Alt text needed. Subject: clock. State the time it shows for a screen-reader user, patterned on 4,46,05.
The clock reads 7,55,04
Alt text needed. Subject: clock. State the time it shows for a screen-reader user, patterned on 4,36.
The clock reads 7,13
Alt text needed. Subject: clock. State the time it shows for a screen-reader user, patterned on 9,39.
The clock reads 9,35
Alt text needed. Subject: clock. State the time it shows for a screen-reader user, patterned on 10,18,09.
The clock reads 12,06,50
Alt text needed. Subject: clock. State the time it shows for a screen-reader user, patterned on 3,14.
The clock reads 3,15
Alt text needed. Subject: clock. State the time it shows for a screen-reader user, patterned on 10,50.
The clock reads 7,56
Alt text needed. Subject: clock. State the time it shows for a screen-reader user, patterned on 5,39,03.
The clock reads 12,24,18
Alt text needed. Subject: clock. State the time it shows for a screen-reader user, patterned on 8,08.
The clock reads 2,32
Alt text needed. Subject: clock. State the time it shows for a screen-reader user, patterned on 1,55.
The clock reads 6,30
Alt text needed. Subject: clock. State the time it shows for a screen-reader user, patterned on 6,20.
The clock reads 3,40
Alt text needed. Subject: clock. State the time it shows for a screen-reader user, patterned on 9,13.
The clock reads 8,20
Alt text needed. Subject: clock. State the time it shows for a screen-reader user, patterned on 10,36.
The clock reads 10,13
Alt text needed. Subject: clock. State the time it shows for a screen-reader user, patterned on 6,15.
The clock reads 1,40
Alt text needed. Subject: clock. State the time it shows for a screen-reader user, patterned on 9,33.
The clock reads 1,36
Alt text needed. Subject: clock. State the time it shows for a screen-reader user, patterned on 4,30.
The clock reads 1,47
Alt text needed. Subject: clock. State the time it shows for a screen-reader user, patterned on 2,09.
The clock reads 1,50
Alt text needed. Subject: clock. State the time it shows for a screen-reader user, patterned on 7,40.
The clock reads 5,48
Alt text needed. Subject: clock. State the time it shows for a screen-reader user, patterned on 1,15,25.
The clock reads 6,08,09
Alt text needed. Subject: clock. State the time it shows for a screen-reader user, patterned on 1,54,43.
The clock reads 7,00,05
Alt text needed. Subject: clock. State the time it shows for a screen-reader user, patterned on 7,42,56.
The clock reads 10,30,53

### Written exercise:
Copy the listing above line for line, leaving every character unchanged.

### Exercise result:
Alt text needed. Subject: clock. State the time it shows for a screen-reader user, patterned on 4,46,05.
The clock reads 7,55,04
Alt text needed. Subject: clock. State the time it shows for a screen-reader user, patterned on 4,36.
The clock reads 7,13
Alt text needed. Subject: clock. State the time it shows for a screen-reader user, patterned on 9,39.
The clock reads 9,35
Alt text needed. Subject: clock. State the time it shows for a screen-reader user, patterned on 10,18,09.
The clock reads 12,06,50
Alt text needed. Subject: clock. State the time it shows for a screen-reader user, patterned on 3,14.
The clock reads 3,15
Alt text needed. Subject: clock. State the time it shows for a screen-reader user, patterned on 10,50.
The clock reads 7,56
Alt text needed. Subject: clock. State the time it shows for a screen-reader user, patterned on 5,39,03.
The clock reads 12,24,18
Alt text needed. Subject: clock. State the time it shows for a screen-reader user, patterned on 8,08.
The clock reads 2,32
Alt text needed. Subject: clock. State the time it shows for a screen-reader user, patterned on 1,55.
The clock reads 6,30
Alt text needed. Subject: clock. State the time it shows for a screen-reader user, patterned on 6,20.
The clock reads 3,40
Alt text needed. Subject: clock. State the time it shows for a screen-reader user, patterned on 9,13.
The clock reads 8,20
Alt text needed. Subject: clock. State the time it shows for a screen-reader user, patterned on 10,36.
The clock reads 10,13
Alt text needed. Subject: clock. State the time it shows for a screen-reader user, patterned on 6,15.
The clock reads 1,40
Alt text needed. Subject: clock. State the time it shows for a screen-reader user, patterned on 9,33.
The clock reads 1,36
Alt text needed. Subject: clock. State the time it shows for a screen-reader user, patterned on 4,30.
The clock reads 1,47
Alt text needed. Subject: clock. State the time it shows for a screen-reader user, patterned on 2,09.
The clock reads 1,50
Alt text needed. Subject: clock. State the time it shows for a screen-reader user, patterned on 7,40.
The clock reads 5,48
Alt text needed. Subject: clock. State the time it shows for a screen-reader user, patterned on 1,15,25.
The clock reads 6,08,09
Alt text needed. Subject: clock. State the time it shows for a screen-reader user, patterned on 1,54,43.
The clock reads 7,00,05
Alt text needed. Subject: clock. State the time it shows for a screen-reader user, patterned on 7,42,56.
The clock reads 10,30,53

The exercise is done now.